Wednesday, November 25, 2015

Depth mask

I realized that, since I am rendering a mask to use it for light rendering I could as well render it in different color values and use it as a depth mask too. Layers that are further away are rendered in darker tones of the color for the mask, and when I use multitexturing to mix the mask and light FBO I multiply the final light values with the values of the mask and get light with different intensity:


Saturday, November 21, 2015

Light and magic

Using FBOs, multitexturing, different blending modes and few simple shaders I managed to make very simple lighting system. I think the end results look pretty good:

No light

Example 1 - blue tint

Example 2 - orange tint

What were the requirements:
a) sprites in a layer should be illuminated with light of different colors
- front layers should block the light from the back 
b) light should "bleed" over the edges of front layers (eg. solid walls)
- not affect back layers that are in distance (eg. sky)
c) different layers should be able to be illuminated seperatelly
d) layers should also be able to get darker

a) To illuminate sprites in a certain layer using some color I render them on a black FBO using a shader that colors the pixels of the sprite's texture in a set color. Then I can render that FBO over the final scene using (GL_DST_COLOR,GL_ONE) blend mode and color the sprites. But, not so fast.

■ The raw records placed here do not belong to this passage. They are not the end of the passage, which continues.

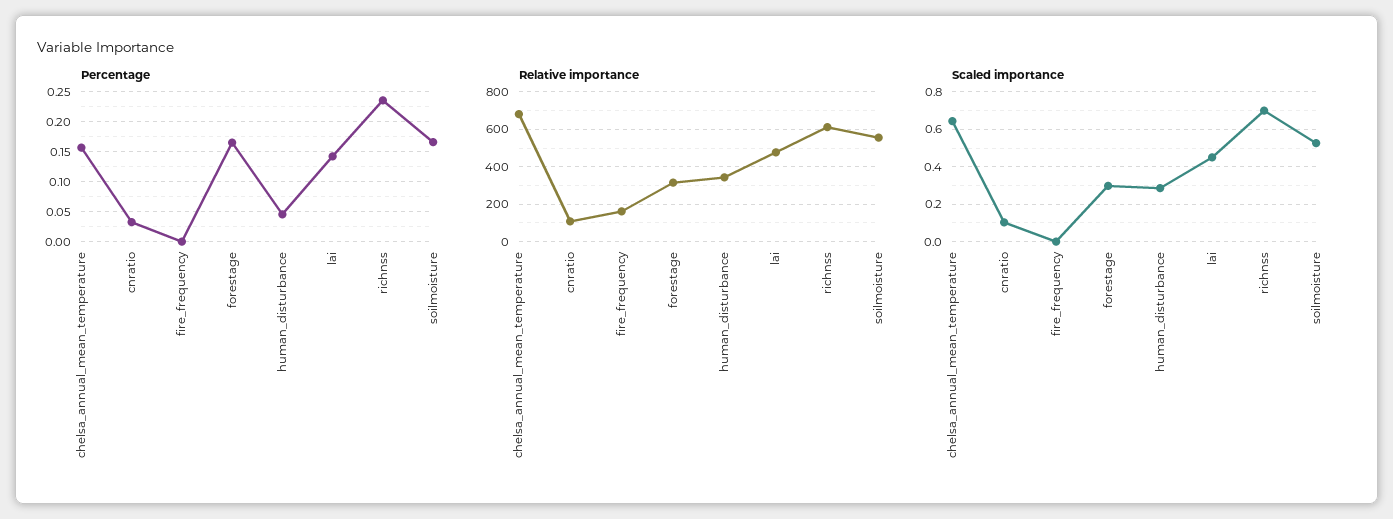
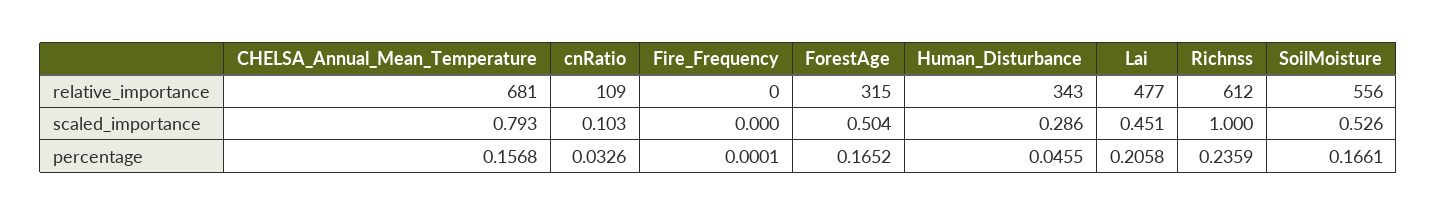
Percentage, lai: 0.15 -> 0.2058
Relative importance, fire_frequency: 150 -> 0
Scaled importance, chelsa_annual_mean_temperature: 0.65 -> 0.793
Scaled importance, forestage: 0.3 -> 0.504
Scaled importance, richnss: 0.7 -> 1

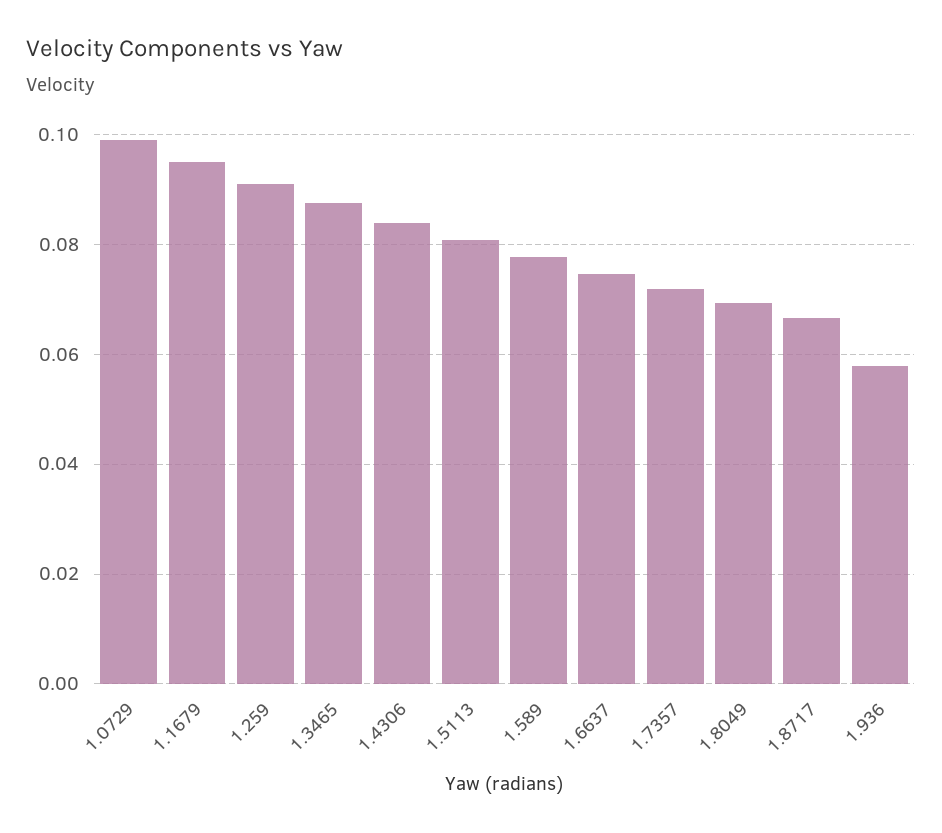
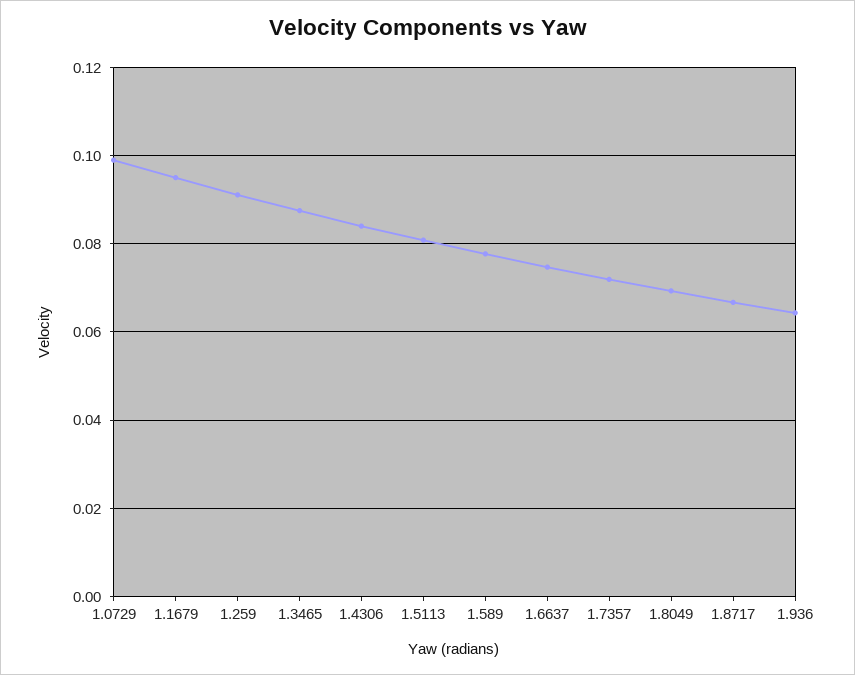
1.936: 0.058 -> 0.064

After the sprites that will be illuminated are rendered on the light FBO in color,  I also render the front layers that should block that light in black to cover up those pixels. In the examples above the outside light should be blocked by the ground and the building on the left, the light from the building should be blocked by the building walls and ground.

b) Notice how the edges of the darker front sprites are also colored. To get the "bleeding" effect I blur the light FBO, so the light expands a bit:


To know which layers the blurred light should affect and which not, I need a FBO which serves as a mask. On that FBO I render all the sprites on which the final blurred light can fall, and using multitexturing and a shader I only render the pixels from the light FBO where the pixel is "on" on the mask FBO. Since the "sky" is not rendered on the mask, it wont be affected by the light, but, like seen above, it affects the front layers, which were rendered on the mask.

Mask FBO - green means light should be rendered there

 The sky didn't turn blue, but the wall on the bottom-left did

c) As you can see on the first images the outside area and the area inside the building on the left are illuminated differently. I can use the technique above on as many layers I want, then take the light FBO of the certain layer and render it all on the final light FBO using (GL_SRC_ALPHA,GL_ONE) blend mode to get alpha blending, then I can finally render that light FBO over the final scene using (GL_DST_COLOR,GL_ONE) blend mode.

Final light FBO is a mix of 2 FBOs

d) To darken certain layers(ground and building walls on the images above) I can take the above light FBO and render it over the scene using a mask where I previously rendered all the layers/sprites that should be darken up. Then I render the "dark" pixels where the pixel of the mask FBO is "on". Since the light FBO was already blurred and stuff, I get a nice fade to black at the edges, by using the RGB color values of the light FBO pixels to determine alpha value for the final dark pixel. Here the (GL_SRC_ALPHA,GL_ONE_MINUS_SRC_ALPHA) blend mode is used.